I believe that people were born into this world as assets, not liabilities. —Bill Strickland
I once had a conversation with Ed Burns, a writer and producer on The Wire. Ed was a Baltimore City cop for many years until he quit the force to become a city school teacher. Tired of locking up kids, he resolved to be a part of the solution. Ed talked about what he saw in those school buildings. Beyond the graffiti-covered walls and the concrete exterior, through the metal detectors and past the security guards, there was a decaying building of peeling paint, sagging ceilings, empty library shelves, and dank, dark hallways. There was no air conditioning to offset the stagnant heat of Baltimore's famously humid summers and the water fountains—poisoned by lead—were shut down. A few water coolers scattered throughout the building were dry by mid-morning. Is it any wonder that 60% of high school students in Baltimore city public schools drop out?
Last night at the Enoch Pratt Library in downtown Baltimore, Bill Strickland gave a talk in support of his new autobiography Making the Impossible Possible. Strickland has built a career on the simple idea that people are a function of their environment.
Strickland can pinpoint the moment his life changed, the moment he made this connection between environment and mindset. It was a Wednesday afternoon in 1963 in an inner-city Pittsburgh public school. A teenage Strickland passed the door of an art teacher who was working a lump of clay on a potter's wheel. He was transfixed.
"If ever in life there is a clairvoyant experience, I had one that day," Strickland told a reporter in 1998. "I saw a radiant and hopeful image of how the world ought to be. It opened up a portal for me that suggested that there might be a whole range of possibilities and experiences that I had not explored. It was night and day—literally. I saw a line and I thought: This is dark, and this is light. And I need to go where the light is."
Strickland studied ceramics from that day forward.
This same public school teacher piled Strickland and a group of young black men into a bus and drove them to Western Pennsylvania to see Frank Lloyd Wright's Falling Water. Strickland never forgot it.
"I remember how the light felt coming through that house," Strickland said last night. "And I vowed then and there that I would bring some of that light into my neighborhood."
He would go on to found the Manchester Craftsmen's Guild and Bidwell Training Center in Pittsburgh. The school is a stunning architectural vision in an urban space. Designed by a student of Frank Lloyd Wright, attendees are greeted by a massive fountain and a light-filled arts and crafts structure. Inside, the walls are covered with over $100,000 in art and student work is exhibited in a state of the art gallery. A furniture maker who studied under George Nakashima created the furniture.

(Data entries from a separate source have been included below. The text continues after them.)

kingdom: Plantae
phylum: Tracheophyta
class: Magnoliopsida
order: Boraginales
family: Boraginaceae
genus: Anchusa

Paul Prudhomme helped design a culinary kitchen and Paul Simon's engineers designed an auditorium where jazz greats like Dizzy Gillespie and Nancy Wilson play and record.
The Music Hall. The Manchester Jazz series attracts the top performers from around the world and sells out its subscription season each year. Four Grammy winning records were recorded here.
In the 23 years that the center has been open, there has never been any theft or graffiti. Strickland fills the building each day with fresh flowers. "I've never figured out the aesthetic purpose of plastic flowers," he said.
Those fresh flowers carry an important message. "It's all in the way that you treat people that defines who they will become," he said. "This is part of the cure for spiritual cancer."
Manchester has a 90% graduation rate and most students go on to attend college.
After hearing a talk about the successes of the school in Pittsburgh, Jeff Skoll, the founder of EBay decided that Strickland was the "EBay of the social side." He believed that his Pittsburgh school was a scalable model that could be replicated in cities across the country and the world. Today, three schools are already up and running in Cincinnati, Grand Rapids, and San Francisco and plans are in the works for many more.
Strickland has earned numerous awards and accolades for his work, including a MacArthur Genius grant. He vows that he will never leave the neighborhood of his youth. "I want to show these kids that you don't have to go anywhere to make a difference," he said. "They are not a stepping stone to something bigger, they are the stone."